Please repeat every record exactly, leaving out any pictures.

==== Exercise data ====

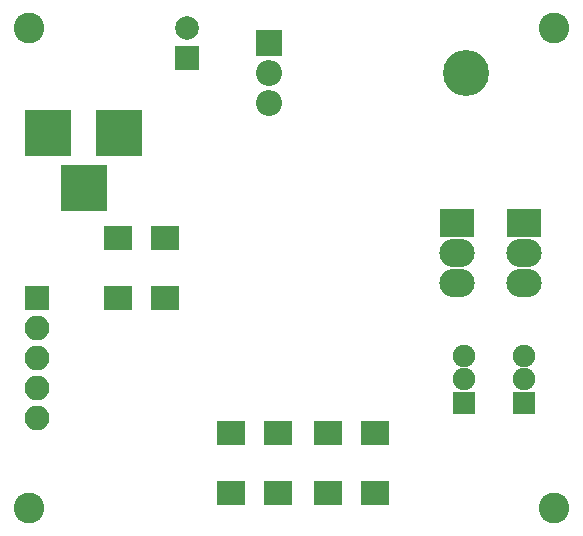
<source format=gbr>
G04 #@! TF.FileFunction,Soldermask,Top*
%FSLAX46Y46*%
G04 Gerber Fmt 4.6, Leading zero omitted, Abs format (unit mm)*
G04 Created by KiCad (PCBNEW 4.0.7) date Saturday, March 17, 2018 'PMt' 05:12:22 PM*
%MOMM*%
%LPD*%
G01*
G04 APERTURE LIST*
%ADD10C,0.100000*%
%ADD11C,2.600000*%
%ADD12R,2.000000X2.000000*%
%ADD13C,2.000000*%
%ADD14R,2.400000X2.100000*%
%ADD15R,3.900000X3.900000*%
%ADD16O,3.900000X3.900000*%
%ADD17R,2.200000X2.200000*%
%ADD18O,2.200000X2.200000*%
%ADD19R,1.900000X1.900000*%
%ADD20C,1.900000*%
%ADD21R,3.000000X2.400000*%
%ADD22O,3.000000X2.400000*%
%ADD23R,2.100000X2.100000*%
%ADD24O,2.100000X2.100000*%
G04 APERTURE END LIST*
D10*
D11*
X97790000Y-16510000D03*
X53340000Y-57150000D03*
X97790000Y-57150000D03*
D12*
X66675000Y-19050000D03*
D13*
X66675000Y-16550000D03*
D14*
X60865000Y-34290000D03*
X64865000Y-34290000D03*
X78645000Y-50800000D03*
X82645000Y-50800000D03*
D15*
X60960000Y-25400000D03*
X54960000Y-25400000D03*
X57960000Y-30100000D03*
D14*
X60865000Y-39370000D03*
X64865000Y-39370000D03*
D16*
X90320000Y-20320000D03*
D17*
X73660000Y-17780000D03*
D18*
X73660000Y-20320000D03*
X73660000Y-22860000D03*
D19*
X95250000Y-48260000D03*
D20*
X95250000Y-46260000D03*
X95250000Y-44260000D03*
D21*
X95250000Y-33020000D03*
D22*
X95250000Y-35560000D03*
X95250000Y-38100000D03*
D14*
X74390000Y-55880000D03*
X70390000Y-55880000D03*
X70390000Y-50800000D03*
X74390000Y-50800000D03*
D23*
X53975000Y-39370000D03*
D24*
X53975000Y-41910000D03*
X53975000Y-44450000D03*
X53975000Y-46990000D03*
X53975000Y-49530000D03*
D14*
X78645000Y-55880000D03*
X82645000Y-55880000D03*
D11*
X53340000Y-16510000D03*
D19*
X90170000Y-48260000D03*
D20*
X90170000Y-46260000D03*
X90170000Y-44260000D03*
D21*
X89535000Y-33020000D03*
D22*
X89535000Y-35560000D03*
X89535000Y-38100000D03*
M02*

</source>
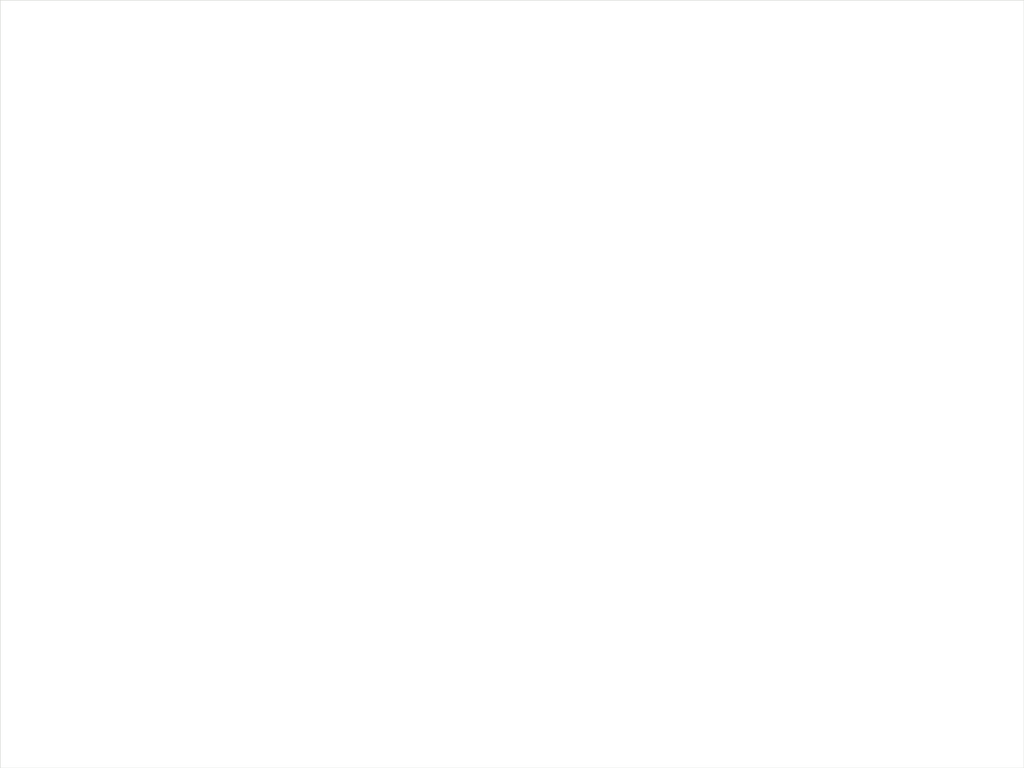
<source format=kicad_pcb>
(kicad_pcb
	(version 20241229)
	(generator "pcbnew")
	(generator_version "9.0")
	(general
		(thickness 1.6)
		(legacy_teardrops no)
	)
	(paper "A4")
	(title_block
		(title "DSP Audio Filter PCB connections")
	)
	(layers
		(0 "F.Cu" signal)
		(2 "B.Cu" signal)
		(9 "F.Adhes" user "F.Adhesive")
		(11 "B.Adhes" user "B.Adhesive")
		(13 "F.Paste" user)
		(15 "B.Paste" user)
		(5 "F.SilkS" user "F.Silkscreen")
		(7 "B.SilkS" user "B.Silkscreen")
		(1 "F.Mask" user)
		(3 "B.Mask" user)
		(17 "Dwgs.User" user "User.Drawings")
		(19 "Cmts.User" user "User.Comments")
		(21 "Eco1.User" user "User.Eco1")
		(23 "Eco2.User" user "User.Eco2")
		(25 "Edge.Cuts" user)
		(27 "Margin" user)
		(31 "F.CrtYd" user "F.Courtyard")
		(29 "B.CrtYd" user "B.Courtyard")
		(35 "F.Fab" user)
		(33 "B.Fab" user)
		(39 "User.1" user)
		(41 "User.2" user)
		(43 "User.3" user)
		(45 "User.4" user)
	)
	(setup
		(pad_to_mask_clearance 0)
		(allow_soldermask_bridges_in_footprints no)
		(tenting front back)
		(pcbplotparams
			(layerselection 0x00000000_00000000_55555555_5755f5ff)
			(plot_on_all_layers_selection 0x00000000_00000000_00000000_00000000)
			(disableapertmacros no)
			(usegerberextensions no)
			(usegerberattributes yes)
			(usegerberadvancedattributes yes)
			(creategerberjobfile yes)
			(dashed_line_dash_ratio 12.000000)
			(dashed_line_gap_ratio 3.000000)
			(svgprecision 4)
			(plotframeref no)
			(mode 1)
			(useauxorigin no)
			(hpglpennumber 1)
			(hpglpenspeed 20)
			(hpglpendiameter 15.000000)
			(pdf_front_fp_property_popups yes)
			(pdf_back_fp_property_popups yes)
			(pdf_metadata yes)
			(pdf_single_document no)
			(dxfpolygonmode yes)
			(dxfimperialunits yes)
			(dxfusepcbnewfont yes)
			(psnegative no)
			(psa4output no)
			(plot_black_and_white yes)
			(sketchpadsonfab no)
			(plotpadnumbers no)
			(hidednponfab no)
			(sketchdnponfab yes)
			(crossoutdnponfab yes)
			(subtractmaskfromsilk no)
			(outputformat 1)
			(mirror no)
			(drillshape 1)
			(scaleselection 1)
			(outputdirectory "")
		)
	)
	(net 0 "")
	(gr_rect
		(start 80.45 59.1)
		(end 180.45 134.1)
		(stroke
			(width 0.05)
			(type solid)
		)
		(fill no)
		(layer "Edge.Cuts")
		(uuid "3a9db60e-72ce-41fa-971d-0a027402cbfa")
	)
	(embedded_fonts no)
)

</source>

====

§ Answer to this task:
<source format=gbr>
G04 #@! TF.FileFunction,Soldermask,Top*
%FSLAX46Y46*%
G04 Gerber Fmt 4.6, Leading zero omitted, Abs format (unit mm)*
G04 Created by KiCad (PCBNEW 4.0.7) date Saturday, March 17, 2018 'PMt' 05:12:22 PM*
%MOMM*%
%LPD*%
G01*
G04 APERTURE LIST*
%ADD10C,0.100000*%
%ADD11C,2.600000*%
%ADD12R,2.000000X2.000000*%
%ADD13C,2.000000*%
%ADD14R,2.400000X2.100000*%
%ADD15R,3.900000X3.900000*%
%ADD16O,3.900000X3.900000*%
%ADD17R,2.200000X2.200000*%
%ADD18O,2.200000X2.200000*%
%ADD19R,1.900000X1.900000*%
%ADD20C,1.900000*%
%ADD21R,3.000000X2.400000*%
%ADD22O,3.000000X2.400000*%
%ADD23R,2.100000X2.100000*%
%ADD24O,2.100000X2.100000*%
G04 APERTURE END LIST*
D10*
D11*
X97790000Y-16510000D03*
X53340000Y-57150000D03*
X97790000Y-57150000D03*
D12*
X66675000Y-19050000D03*
D13*
X66675000Y-16550000D03*
D14*
X60865000Y-34290000D03*
X64865000Y-34290000D03*
X78645000Y-50800000D03*
X82645000Y-50800000D03*
D15*
X60960000Y-25400000D03*
X54960000Y-25400000D03*
X57960000Y-30100000D03*
D14*
X60865000Y-39370000D03*
X64865000Y-39370000D03*
D16*
X90320000Y-20320000D03*
D17*
X73660000Y-17780000D03*
D18*
X73660000Y-20320000D03*
X73660000Y-22860000D03*
D19*
X95250000Y-48260000D03*
D20*
X95250000Y-46260000D03*
X95250000Y-44260000D03*
D21*
X95250000Y-33020000D03*
D22*
X95250000Y-35560000D03*
X95250000Y-38100000D03*
D14*
X74390000Y-55880000D03*
X70390000Y-55880000D03*
X70390000Y-50800000D03*
X74390000Y-50800000D03*
D23*
X53975000Y-39370000D03*
D24*
X53975000Y-41910000D03*
X53975000Y-44450000D03*
X53975000Y-46990000D03*
X53975000Y-49530000D03*
D14*
X78645000Y-55880000D03*
X82645000Y-55880000D03*
D11*
X53340000Y-16510000D03*
D19*
X90170000Y-48260000D03*
D20*
X90170000Y-46260000D03*
X90170000Y-44260000D03*
D21*
X89535000Y-33020000D03*
D22*
X89535000Y-35560000D03*
X89535000Y-38100000D03*
M02*

</source>
<source format=kicad_pcb>
(kicad_pcb
	(version 20241229)
	(generator "pcbnew")
	(generator_version "9.0")
	(general
		(thickness 1.6)
		(legacy_teardrops no)
	)
	(paper "A4")
	(title_block
		(title "DSP Audio Filter PCB connections")
	)
	(layers
		(0 "F.Cu" signal)
		(2 "B.Cu" signal)
		(9 "F.Adhes" user "F.Adhesive")
		(11 "B.Adhes" user "B.Adhesive")
		(13 "F.Paste" user)
		(15 "B.Paste" user)
		(5 "F.SilkS" user "F.Silkscreen")
		(7 "B.SilkS" user "B.Silkscreen")
		(1 "F.Mask" user)
		(3 "B.Mask" user)
		(17 "Dwgs.User" user "User.Drawings")
		(19 "Cmts.User" user "User.Comments")
		(21 "Eco1.User" user "User.Eco1")
		(23 "Eco2.User" user "User.Eco2")
		(25 "Edge.Cuts" user)
		(27 "Margin" user)
		(31 "F.CrtYd" user "F.Courtyard")
		(29 "B.CrtYd" user "B.Courtyard")
		(35 "F.Fab" user)
		(33 "B.Fab" user)
		(39 "User.1" user)
		(41 "User.2" user)
		(43 "User.3" user)
		(45 "User.4" user)
	)
	(setup
		(pad_to_mask_clearance 0)
		(allow_soldermask_bridges_in_footprints no)
		(tenting front back)
		(pcbplotparams
			(layerselection 0x00000000_00000000_55555555_5755f5ff)
			(plot_on_all_layers_selection 0x00000000_00000000_00000000_00000000)
			(disableapertmacros no)
			(usegerberextensions no)
			(usegerberattributes yes)
			(usegerberadvancedattributes yes)
			(creategerberjobfile yes)
			(dashed_line_dash_ratio 12.000000)
			(dashed_line_gap_ratio 3.000000)
			(svgprecision 4)
			(plotframeref no)
			(mode 1)
			(useauxorigin no)
			(hpglpennumber 1)
			(hpglpenspeed 20)
			(hpglpendiameter 15.000000)
			(pdf_front_fp_property_popups yes)
			(pdf_back_fp_property_popups yes)
			(pdf_metadata yes)
			(pdf_single_document no)
			(dxfpolygonmode yes)
			(dxfimperialunits yes)
			(dxfusepcbnewfont yes)
			(psnegative no)
			(psa4output no)
			(plot_black_and_white yes)
			(sketchpadsonfab no)
			(plotpadnumbers no)
			(hidednponfab no)
			(sketchdnponfab yes)
			(crossoutdnponfab yes)
			(subtractmaskfromsilk no)
			(outputformat 1)
			(mirror no)
			(drillshape 1)
			(scaleselection 1)
			(outputdirectory "")
		)
	)
	(net 0 "")
	(gr_rect
		(start 80.45 59.1)
		(end 180.45 134.1)
		(stroke
			(width 0.05)
			(type solid)
		)
		(fill no)
		(layer "Edge.Cuts")
		(uuid "3a9db60e-72ce-41fa-971d-0a027402cbfa")
	)
	(embedded_fonts no)
)

</source>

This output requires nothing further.